→ **WHAT TO PRODUCE**
Word for word, reproduce the records, keeping none of the pictures.

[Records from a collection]
——
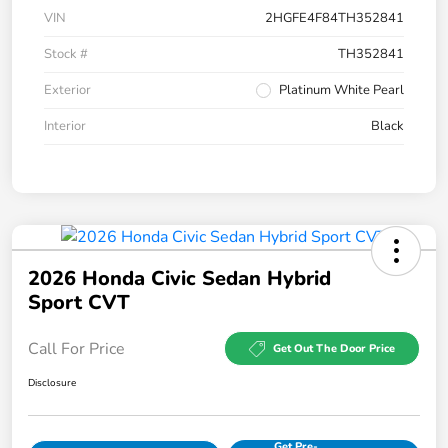
VIN
2HGFE4F84TH352841
Stock #
TH352841
Exterior
Platinum White Pearl
Interior
Black
2026 Honda Civic Sedan Hybrid
Sport CVT
Call For Price
Get Out The Door Price
Disclosure
Get Pre-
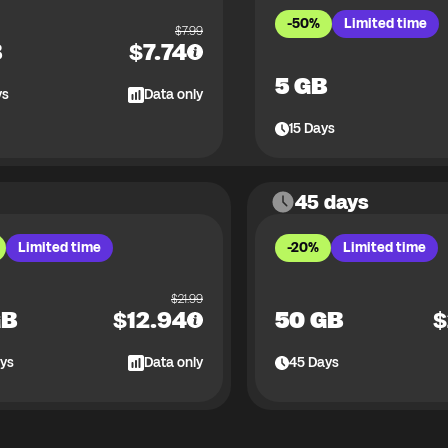
-50%
Limited time
$
7.99
B
$
7.74
5 GB
ys
Data only
15
Days
45 days
Limited time
-20%
Limited time
$
21.99
GB
$
12.94
50 GB
$
ys
Data only
45
Days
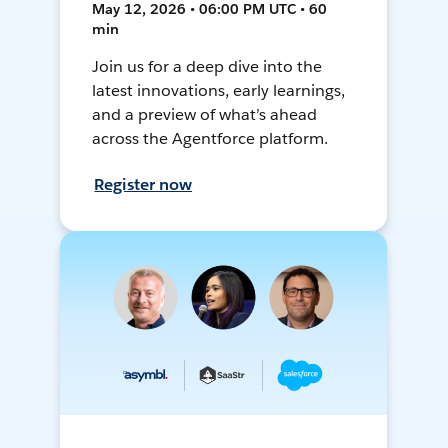
May 12, 2026 • 06:00 PM UTC • 60
min
Join us for a deep dive into the
latest innovations, early learnings,
and a preview of what’s ahead
across the Agentforce platform.
Register now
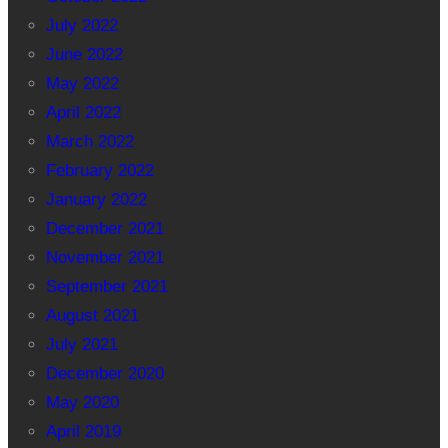
July 2022
June 2022
May 2022
April 2022
March 2022
February 2022
January 2022
December 2021
November 2021
September 2021
August 2021
July 2021
December 2020
May 2020
April 2019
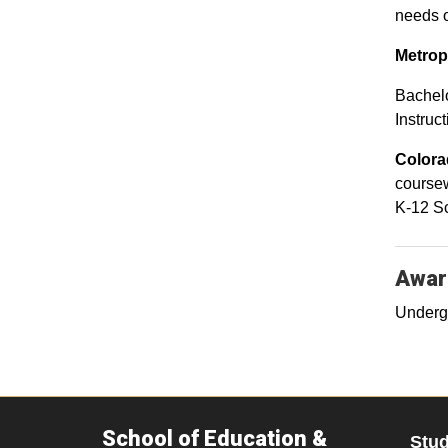
needs o
Metrop
Bachelo
Instruct
Colora
coursew
K-12 Sc
Awar
Underg
School of Education &
Stu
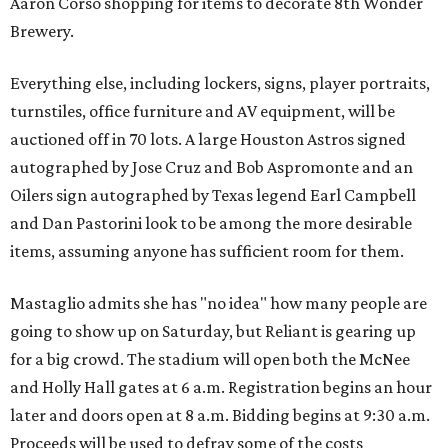
Aaron Corso shopping for items to decorate 8th Wonder
Brewery.
Everything else, including lockers, signs, player portraits,
turnstiles, office furniture and AV equipment, will be
auctioned off in 70 lots. A large Houston Astros signed
autographed by Jose Cruz and Bob Aspromonte and an
Oilers sign autographed by Texas legend Earl Campbell
and Dan Pastorini look to be among the more desirable
items, assuming anyone has sufficient room for them.
Mastaglio admits she has "no idea" how many people are
going to show up on Saturday, but Reliant is gearing up
for a big crowd. The stadium will open both the McNee
and Holly Hall gates at 6 a.m. Registration begins an hour
later and doors open at 8 a.m. Bidding begins at 9:30 a.m.
Proceeds will be used to defray some of the costs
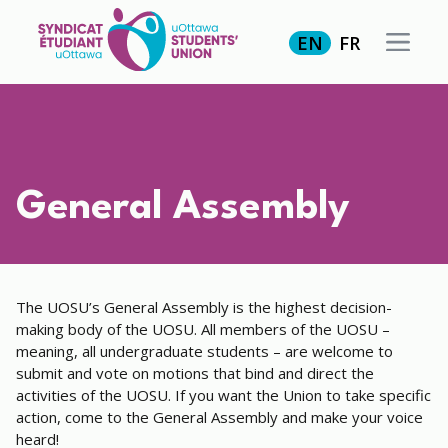
EN
FR
General Assembly
The UOSU’s General Assembly is the highest decision-
making body of the UOSU. All members of the UOSU –
meaning, all undergraduate students – are welcome to
submit and vote on motions that bind and direct the
activities of the UOSU. If you want the Union to take specific
action, come to the General Assembly and make your voice
heard!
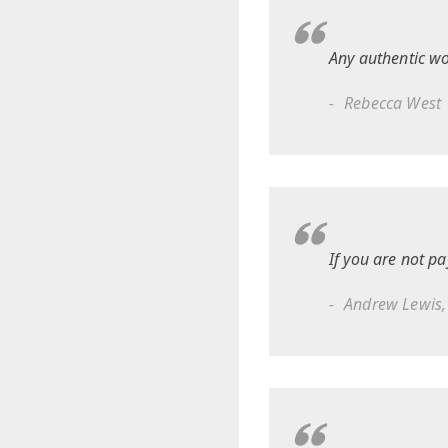
Any authentic wo
Rebecca West
If you are not pa
Andrew Lewis,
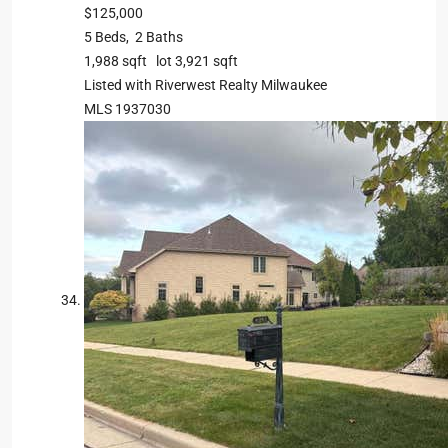
$125,000
5
Beds,
2
Baths
1,988
sqft lot
3,921
sqft
Listed with Riverwest Realty Milwaukee
MLS
1937030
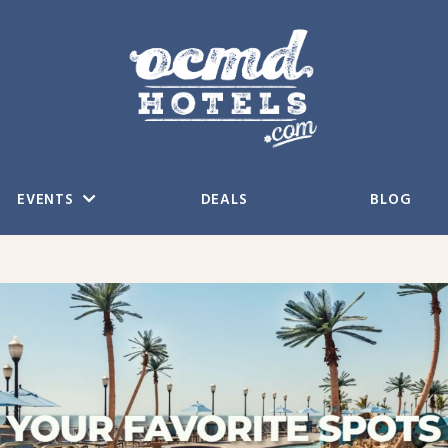
EVENTS
DEALS
BLOG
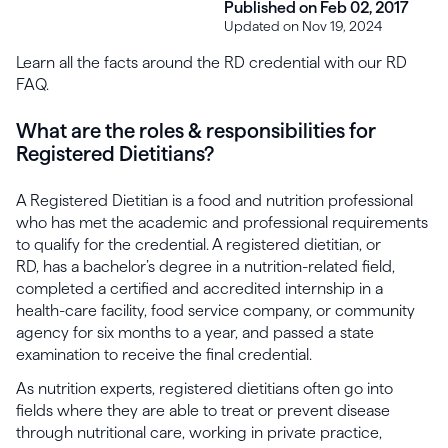
Published on Feb 02, 2017
Updated on Nov 19, 2024
Learn all the facts around the RD credential with our RD
FAQ.
What are the roles & responsibilities for
Registered Dietitians?
A Registered Dietitian is a food and nutrition professional
who has met the academic and professional requirements
to qualify for the credential. A registered dietitian, or
RD, has a bachelor’s degree in a nutrition-related field,
completed a certified and accredited internship in a
health-care facility, food service company, or community
agency for six months to a year, and passed a state
examination to receive the final credential.
As nutrition experts, registered dietitians often go into
fields where they are able to treat or prevent disease
through nutritional care, working in private practice,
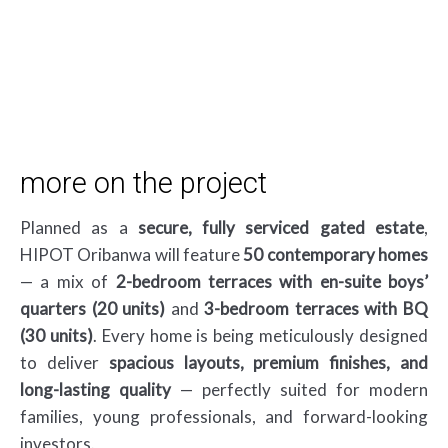
Download Brochure
more on the project
Planned as a
secure, fully serviced gated estate
,
HIPOT Oribanwa will feature
50 contemporary homes
— a mix of
2-bedroom terraces with en-suite boys’
quarters (20 units)
and
3-bedroom terraces with BQ
(30 units)
. Every home is being meticulously designed
to deliver
spacious layouts, premium finishes, and
long-lasting quality
— perfectly suited for modern
families, young professionals, and forward-looking
investors.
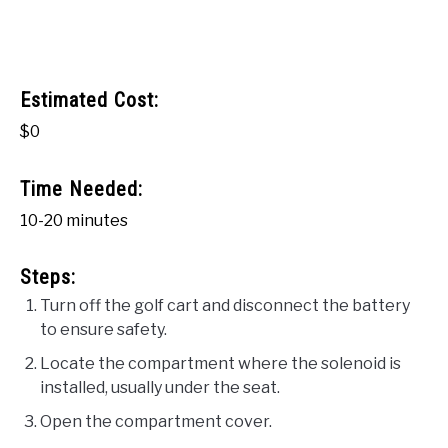
Estimated Cost:
$0
Time Needed:
10-20 minutes
Steps:
Turn off the golf cart and disconnect the battery
to ensure safety.
Locate the compartment where the solenoid is
installed, usually under the seat.
Open the compartment cover.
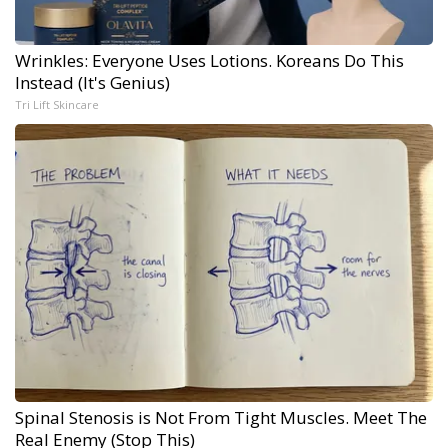
Wrinkles: Everyone Uses Lotions. Koreans Do This
Instead (It's Genius)
Tri Lift Skincare
Spinal Stenosis is Not From Tight Muscles. Meet The
Real Enemy (Stop This)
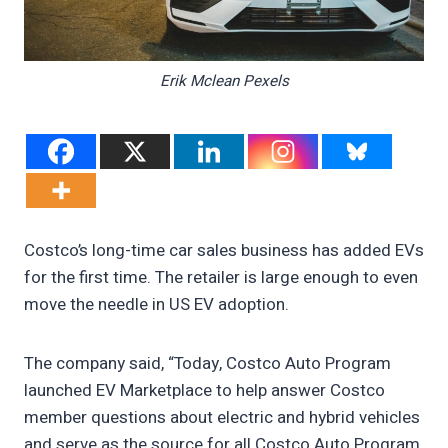
Erik Mclean Pexels
Costco’s long-time car sales business has added EVs
for the first time. The retailer is large enough to even
move the needle in US EV adoption.
The company said, “Today, Costco Auto Program
launched EV Marketplace to help answer Costco
member questions about electric and hybrid vehicles
and serve as the source for all Costco Auto Program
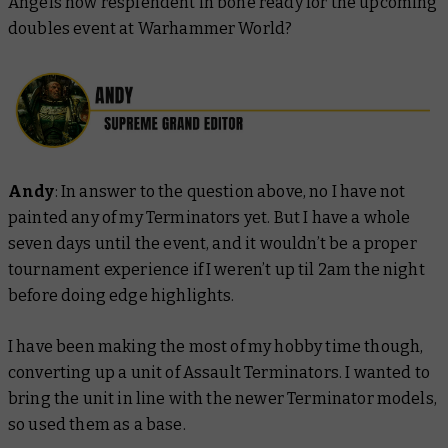
Angels now resplendent in bone ready for the upcoming
doubles event at Warhammer World?
Andy
: In answer to the question above, no I have not
painted any of my Terminators yet. But I have a whole
seven days until the event, and it wouldn’t be a proper
tournament experience if I weren’t up til 2am the night
before doing edge highlights.
I have been making the most of my hobby time though,
converting up a unit of Assault Terminators. I wanted to
bring the unit in line with the newer Terminator models,
so used them as a base.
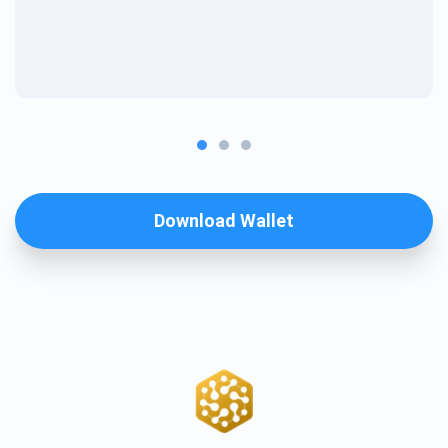
Download Wallet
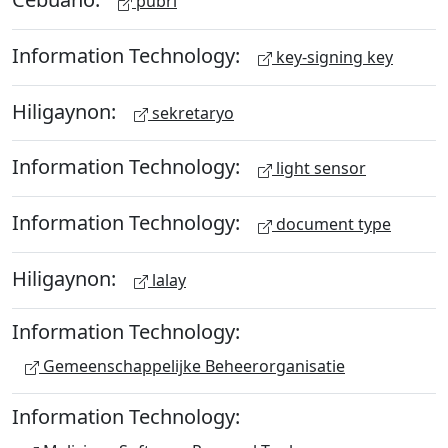
pubri
Information Technology:
key-signing key
Hiligaynon:
sekretaryo
Information Technology:
light sensor
Information Technology:
document type
Hiligaynon:
lalay
Information Technology:
Gemeenschappelijke Beheerorganisatie
Information Technology:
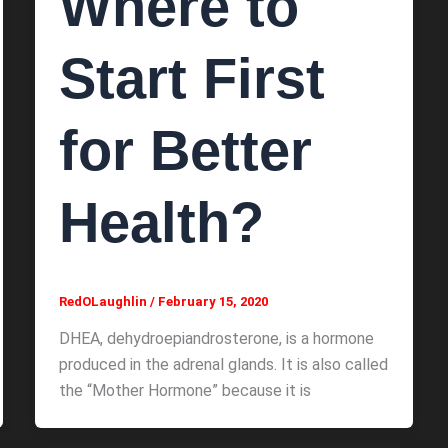
Where to
Start First
for Better
Health?
RedOLaughlin
/
February 15, 2020
DHEA, dehydroepiandrosterone, is a hormone
produced in the adrenal glands. It is also called
the “Mother Hormone” because it is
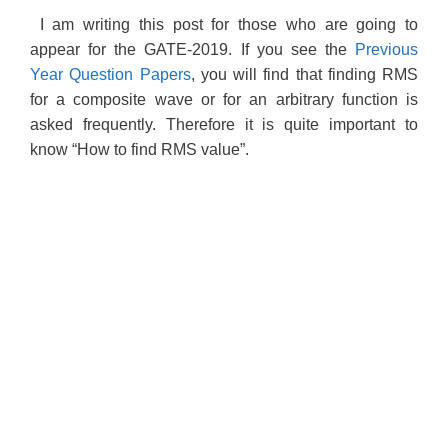
I am writing this post for those who are going to
appear for the GATE-2019. If you see the
Previous
Year Question Papers
, you will find that finding RMS
for a composite wave or for an arbitrary function is
asked frequently. Therefore it is quite important to
know “How to find RMS value”.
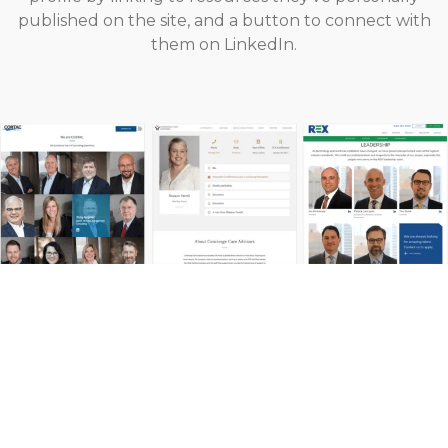
published on the site, and a button to connect with
them on LinkedIn.
Highlight Your Vision, Mission &
Values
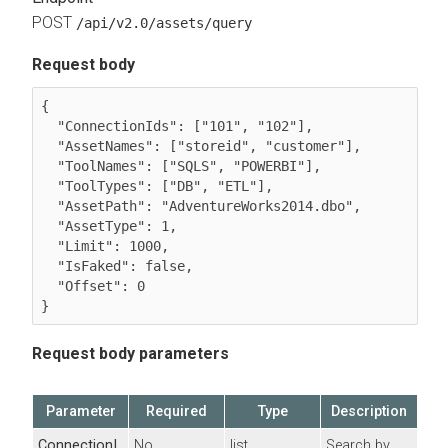
POST
/api/v2.0/assets/query
Request body
{

  "ConnectionIds": ["101", "102"],

  "AssetNames": ["storeid", "customer"],

  "ToolNames": ["SQLS", "POWERBI"],

  "ToolTypes": ["DB", "ETL"],

  "AssetPath": "AdventureWorks2014.dbo",

  "AssetType": 1,

  "Limit": 1000,

  "IsFaked": false,

  "Offset": 0

}
Request body parameters
Parameter
Required
Type
Description
ConnectionI
No
list
Search by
——
→ **YOUR RESPONSE**
VIN
2HGFE4F84TH352841
Stock #
TH352841
Exterior
Platinum White Pearl
Interior
Black
2026 Honda Civic Sedan Hybrid
Sport CVT
Call For Price
Get Out The Door Price
Disclosure
Get Pre-
-50%
Limited time
$
7.99
B
$
7.74
5 GB
ys
Data only
15
Days
45 days
Limited time
-20%
Limited time
$
21.99
GB
$
12.94
50 GB
$
ys
Data only
45
Days
May 12, 2026 • 06:00 PM UTC • 60
min
Join us for a deep dive into the
latest innovations, early learnings,
and a preview of what’s ahead
across the Agentforce platform.
Register now
July 2022
June 2022
May 2022
April 2022
March 2022
February 2022
January 2022
December 2021
November 2021
September 2021
August 2021
July 2021
December 2020
May 2020
April 2019
needs o
Metrop
Bachelo
Instruct
Colora
coursew
K-12 Sc
Awar
Underg
School of Education &
Stu
Aaron Corso shopping for items to decorate 8th Wonder
Brewery.
Everything else, including lockers, signs, player portraits,
turnstiles, office furniture and AV equipment, will be
auctioned off in 70 lots. A large Houston Astros signed
autographed by Jose Cruz and Bob Aspromonte and an
Oilers sign autographed by Texas legend Earl Campbell
and Dan Pastorini look to be among the more desirable
items, assuming anyone has sufficient room for them.
Mastaglio admits she has "no idea" how many people are
going to show up on Saturday, but Reliant is gearing up
for a big crowd. The stadium will open both the McNee
and Holly Hall gates at 6 a.m. Registration begins an hour
later and doors open at 8 a.m. Bidding begins at 9:30 a.m.
Proceeds will be used to defray some of the costs
EN
FR
General Assembly
The UOSU’s General Assembly is the highest decision-
making body of the UOSU. All members of the UOSU –
meaning, all undergraduate students – are welcome to
submit and vote on motions that bind and direct the
activities of the UOSU. If you want the Union to take specific
action, come to the General Assembly and make your voice
heard!
Any authentic wo
Rebecca West
If you are not pa
Andrew Lewis,
$125,000
5
Beds,
2
Baths
1,988
sqft lot
3,921
sqft
Listed with Riverwest Realty Milwaukee
MLS
1937030
EVENTS
DEALS
BLOG
Published on Feb 02, 2017
Updated on Nov 19, 2024
Learn all the facts around the RD credential with our RD
FAQ.
What are the roles & responsibilities for
Registered Dietitians?
A Registered Dietitian is a food and nutrition professional
who has met the academic and professional requirements
to qualify for the credential. A registered dietitian, or
RD, has a bachelor’s degree in a nutrition-related field,
completed a certified and accredited internship in a
health-care facility, food service company, or community
agency for six months to a year, and passed a state
examination to receive the final credential.
As nutrition experts, registered dietitians often go into
fields where they are able to treat or prevent disease
through nutritional care, working in private practice,
Download Brochure
more on the project
Planned as a
secure, fully serviced gated estate
,
HIPOT Oribanwa will feature
50 contemporary homes
— a mix of
2-bedroom terraces with en-suite boys’
quarters (20 units)
and
3-bedroom terraces with BQ
(30 units)
. Every home is being meticulously designed
to deliver
spacious layouts, premium finishes, and
long-lasting quality
— perfectly suited for modern
families, young professionals, and forward-looking
investors.
Estimated Cost:
$0
Time Needed:
10-20 minutes
Steps:
Turn off the golf cart and disconnect the battery
to ensure safety.
Locate the compartment where the solenoid is
installed, usually under the seat.
Open the compartment cover.
Wrinkles: Everyone Uses Lotions. Koreans Do This
Instead (It's Genius)
Tri Lift Skincare
Spinal Stenosis is Not From Tight Muscles. Meet The
Real Enemy (Stop This)
Erik Mclean Pexels
Costco’s long-time car sales business has added EVs
for the first time. The retailer is large enough to even
move the needle in US EV adoption.
The company said, “Today, Costco Auto Program
launched EV Marketplace to help answer Costco
member questions about electric and hybrid vehicles
and serve as the source for all Costco Auto Program
Angels now resplendent in bone ready for the upcoming
doubles event at Warhammer World?
Andy
: In answer to the question above, no I have not
painted any of my Terminators yet. But I have a whole
seven days until the event, and it wouldn’t be a proper
tournament experience if I weren’t up til 2am the night
before doing edge highlights.
I have been making the most of my hobby time though,
converting up a unit of Assault Terminators. I wanted to
bring the unit in line with the newer Terminator models,
so used them as a base.
Download Wallet
pubri
Information Technology:
key-signing key
Hiligaynon:
sekretaryo
Information Technology:
light sensor
Information Technology:
document type
Hiligaynon:
lalay
Information Technology:
Gemeenschappelijke Beheerorganisatie
Information Technology:
Where to
Start First
for Better
Health?
RedOLaughlin
/
February 15, 2020
DHEA, dehydroepiandrosterone, is a hormone
produced in the adrenal glands. It is also called
the “Mother Hormone” because it is
I am writing this post for those who are going to
appear for the GATE-2019. If you see the
Previous
Year Question Papers
, you will find that finding RMS
for a composite wave or for an arbitrary function is
asked frequently. Therefore it is quite important to
know “How to find RMS value”.
published on the site, and a button to connect with
them on LinkedIn.
Highlight Your Vision, Mission &
Values
POST
/api/v2.0/assets/query
Request body
{

  "ConnectionIds": ["101", "102"],

  "AssetNames": ["storeid", "customer"],

  "ToolNames": ["SQLS", "POWERBI"],

  "ToolTypes": ["DB", "ETL"],

  "AssetPath": "AdventureWorks2014.dbo",

  "AssetType": 1,

  "Limit": 1000,

  "IsFaked": false,

  "Offset": 0

}
Request body parameters
Parameter
Required
Type
Description
ConnectionI
No
list
Search by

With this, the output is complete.